Vorliegender Text:
'''

Dramaturgie einer europäischen Entfremdung

EU-GIPFEL DER STAATS- UND REGIERUNGSCHEFS: GRUPPENBILD
EU-GIPFEL DER STAATS- UND REGIERUNGSCHEFS: GRUPPENBILD(c) APA/BKA/ANDY WENZEL (BKA/ANDY WENZEL)
  • Drucken

Zum zweiten Mal hintereinander offenbarten die Staats- und Regierungschefs der EU ihre Entscheidungsschwäche. Ein Beleg für notwendige Reformen.

'''

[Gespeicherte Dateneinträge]

'''

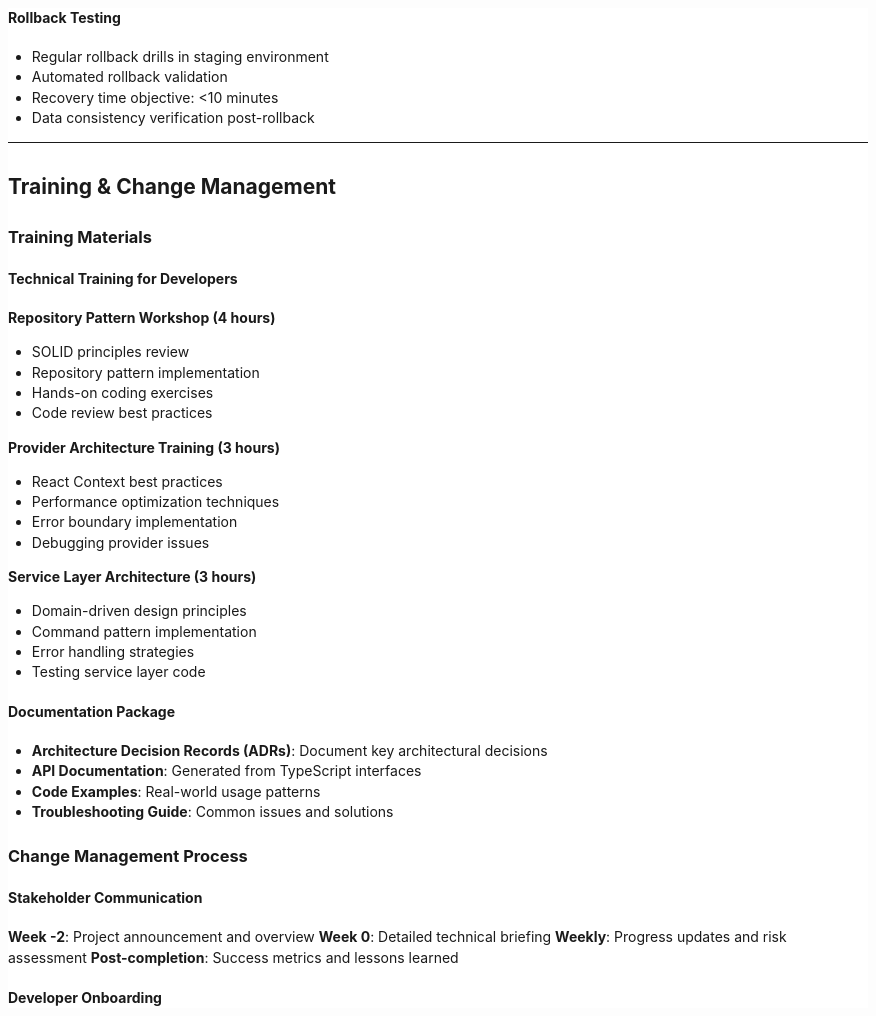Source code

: #### Rollback Testing

- Regular rollback drills in staging environment
- Automated rollback validation
- Recovery time objective: <10 minutes
- Data consistency verification post-rollback

---

## Training & Change Management

### Training Materials

#### Technical Training for Developers

**Repository Pattern Workshop (4 hours)**

- SOLID principles review
- Repository pattern implementation
- Hands-on coding exercises
- Code review best practices

**Provider Architecture Training (3 hours)**

- React Context best practices
- Performance optimization techniques
- Error boundary implementation
- Debugging provider issues

**Service Layer Architecture (3 hours)**

- Domain-driven design principles
- Command pattern implementation
- Error handling strategies
- Testing service layer code

#### Documentation Package

- **Architecture Decision Records (ADRs)**: Document key architectural decisions
- **API Documentation**: Generated from TypeScript interfaces
- **Code Examples**: Real-world usage patterns
- **Troubleshooting Guide**: Common issues and solutions

### Change Management Process

#### Stakeholder Communication

**Week -2**: Project announcement and overview
**Week 0**: Detailed technical briefing
**Weekly**: Progress updates and risk assessment
**Post-completion**: Success metrics and lessons learned

#### Developer Onboarding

'''

Aufgabe 1:
Was offenbarten die Staats- und Regierungschefs der EU laut dem vorliegenden Text zum zweiten Mal hintereinander?
Aufgabe 2:
Erklären Sie bitte anhand des vorliegenden Textes, weshalb dort von notwendigen Reformen die Rede ist.

Schriftliche Lösung 1:
Ihre Entscheidungsschwäche.

Schriftliche Lösung 2:
Die Staats- und Regierungschefs der EU haben zum zweiten Mal hintereinander ihre Entscheidungsschwäche gezeigt. Der Text sieht darin einen Beleg dafür, dass Reformen notwendig sind.